● EXERCISE INSTRUCTIONS
Report every line of the listing below that contains the string "インストール", copying each such line in full.

● DATA PROVIDED
:::::
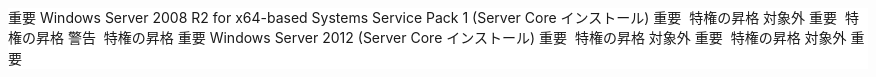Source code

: </td>
<td style="border:1px solid black;">
重要
</td>
</tr>
<tr class="alternateRow">
<td style="border:1px solid black;">
Windows Server 2008 R2 for x64-based Systems Service Pack 1 (Server Core インストール)
</td>
<td style="border:1px solid black;">
重要   
特権の昇格
</td>
<td style="border:1px solid black;">
対象外
</td>
<td style="border:1px solid black;">
重要   
特権の昇格
</td>
<td style="border:1px solid black;">
警告   
特権の昇格
</td>
<td style="border:1px solid black;">
重要
</td>
</tr>
<tr>
<td style="border:1px solid black;">
Windows Server 2012 (Server Core インストール)
</td>
<td style="border:1px solid black;">
重要   
特権の昇格
</td>
<td style="border:1px solid black;">
対象外
</td>
<td style="border:1px solid black;">
重要   
特権の昇格
</td>
<td style="border:1px solid black;">
対象外
</td>
<td style="border:1px solid black;">
重要
</td>
</tr>
</table>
:::::
● ANSWER TO THIS TASK
Windows Server 2008 R2 for x64-based Systems Service Pack 1 (Server Core インストール)
Windows Server 2012 (Server Core インストール)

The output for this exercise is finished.